He had started lifting in high school, with a hundred-pound barbell set that had a booklet of exercises modeled by the movie actor Fred MacMurray, had kept on at Notre Dame. But these guys!
In fact, even the gawkers were interesting: faddists, beach bums, physical culturists, high school girls with condoms in their purses getting their jollies from all the exposed male flesh, queers doing the same: a fringe world by the Pacific.
One girl with her back to him stood out from the rest, a diamond among zircons, wearing a red knit dress like the girl in his dream. When she turned to say something to the sandy-haired man at her side, he realized she indeed was Penny Linden.

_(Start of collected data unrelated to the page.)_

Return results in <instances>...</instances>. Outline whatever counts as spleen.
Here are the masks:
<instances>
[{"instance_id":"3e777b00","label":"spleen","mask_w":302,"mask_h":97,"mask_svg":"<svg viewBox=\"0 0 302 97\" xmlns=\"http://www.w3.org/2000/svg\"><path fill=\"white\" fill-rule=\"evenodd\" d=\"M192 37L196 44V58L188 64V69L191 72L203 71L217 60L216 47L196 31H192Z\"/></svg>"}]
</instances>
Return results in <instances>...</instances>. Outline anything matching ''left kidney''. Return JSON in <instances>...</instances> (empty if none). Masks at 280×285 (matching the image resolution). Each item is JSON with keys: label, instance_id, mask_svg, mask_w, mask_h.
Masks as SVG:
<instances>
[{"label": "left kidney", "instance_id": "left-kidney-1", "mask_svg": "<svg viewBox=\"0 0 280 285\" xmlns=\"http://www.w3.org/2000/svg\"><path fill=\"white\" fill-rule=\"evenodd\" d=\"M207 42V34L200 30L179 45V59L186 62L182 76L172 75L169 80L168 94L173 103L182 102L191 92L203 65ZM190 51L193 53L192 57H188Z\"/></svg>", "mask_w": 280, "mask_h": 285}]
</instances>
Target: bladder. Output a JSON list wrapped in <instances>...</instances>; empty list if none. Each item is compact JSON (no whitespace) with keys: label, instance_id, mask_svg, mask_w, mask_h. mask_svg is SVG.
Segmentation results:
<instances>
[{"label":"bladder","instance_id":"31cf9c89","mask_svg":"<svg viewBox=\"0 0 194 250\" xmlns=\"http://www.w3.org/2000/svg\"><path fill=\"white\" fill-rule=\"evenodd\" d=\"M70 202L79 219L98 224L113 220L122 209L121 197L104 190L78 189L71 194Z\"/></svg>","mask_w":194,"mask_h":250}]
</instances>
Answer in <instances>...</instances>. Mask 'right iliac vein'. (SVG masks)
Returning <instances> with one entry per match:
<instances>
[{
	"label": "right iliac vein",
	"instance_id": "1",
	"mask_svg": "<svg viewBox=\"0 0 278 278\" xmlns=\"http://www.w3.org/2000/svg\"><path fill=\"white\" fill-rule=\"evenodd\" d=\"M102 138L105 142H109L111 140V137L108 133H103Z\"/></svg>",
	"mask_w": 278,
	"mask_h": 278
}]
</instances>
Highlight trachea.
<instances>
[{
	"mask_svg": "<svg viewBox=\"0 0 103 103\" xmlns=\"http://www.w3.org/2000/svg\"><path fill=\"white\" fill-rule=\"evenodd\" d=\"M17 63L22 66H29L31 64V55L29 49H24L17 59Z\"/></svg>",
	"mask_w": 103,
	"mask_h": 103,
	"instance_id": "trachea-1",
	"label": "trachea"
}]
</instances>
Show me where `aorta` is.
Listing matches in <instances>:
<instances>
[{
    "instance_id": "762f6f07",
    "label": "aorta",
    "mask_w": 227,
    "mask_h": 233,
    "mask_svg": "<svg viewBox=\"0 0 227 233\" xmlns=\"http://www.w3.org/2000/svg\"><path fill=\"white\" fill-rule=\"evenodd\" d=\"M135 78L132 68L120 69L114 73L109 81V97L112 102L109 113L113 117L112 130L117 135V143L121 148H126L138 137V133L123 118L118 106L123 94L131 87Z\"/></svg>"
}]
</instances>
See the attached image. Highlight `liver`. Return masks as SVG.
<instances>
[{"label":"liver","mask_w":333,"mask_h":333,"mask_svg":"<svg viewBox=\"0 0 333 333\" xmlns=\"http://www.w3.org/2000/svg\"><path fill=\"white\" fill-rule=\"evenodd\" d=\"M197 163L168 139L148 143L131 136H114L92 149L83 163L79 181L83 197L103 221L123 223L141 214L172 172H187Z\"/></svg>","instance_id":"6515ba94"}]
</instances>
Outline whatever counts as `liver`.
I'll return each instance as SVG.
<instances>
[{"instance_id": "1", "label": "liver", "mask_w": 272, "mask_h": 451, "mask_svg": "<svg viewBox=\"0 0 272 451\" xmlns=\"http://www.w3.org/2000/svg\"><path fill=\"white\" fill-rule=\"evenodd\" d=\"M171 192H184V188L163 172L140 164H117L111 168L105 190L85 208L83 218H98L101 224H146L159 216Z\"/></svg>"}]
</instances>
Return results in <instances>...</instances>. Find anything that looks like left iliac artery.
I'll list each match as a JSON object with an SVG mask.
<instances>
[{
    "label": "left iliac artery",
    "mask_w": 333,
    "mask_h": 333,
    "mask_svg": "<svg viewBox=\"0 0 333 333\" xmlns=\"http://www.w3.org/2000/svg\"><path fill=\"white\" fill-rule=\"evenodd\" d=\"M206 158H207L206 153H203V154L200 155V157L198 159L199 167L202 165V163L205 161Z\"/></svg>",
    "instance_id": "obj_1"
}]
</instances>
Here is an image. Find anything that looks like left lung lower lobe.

Forty minutes before, Gerald had said icily, “You just stay here and order me a martini,” and went out to get Penny’s coat. She had forgotten it in the car and had gone into the Anchor Room brazenly exposed in her red dress.
He never acted this way back in Iowa. A nice start to their romantic night at the beach! “A martini for my fiancé, and...” She felt rebellion within. “A... third rail.”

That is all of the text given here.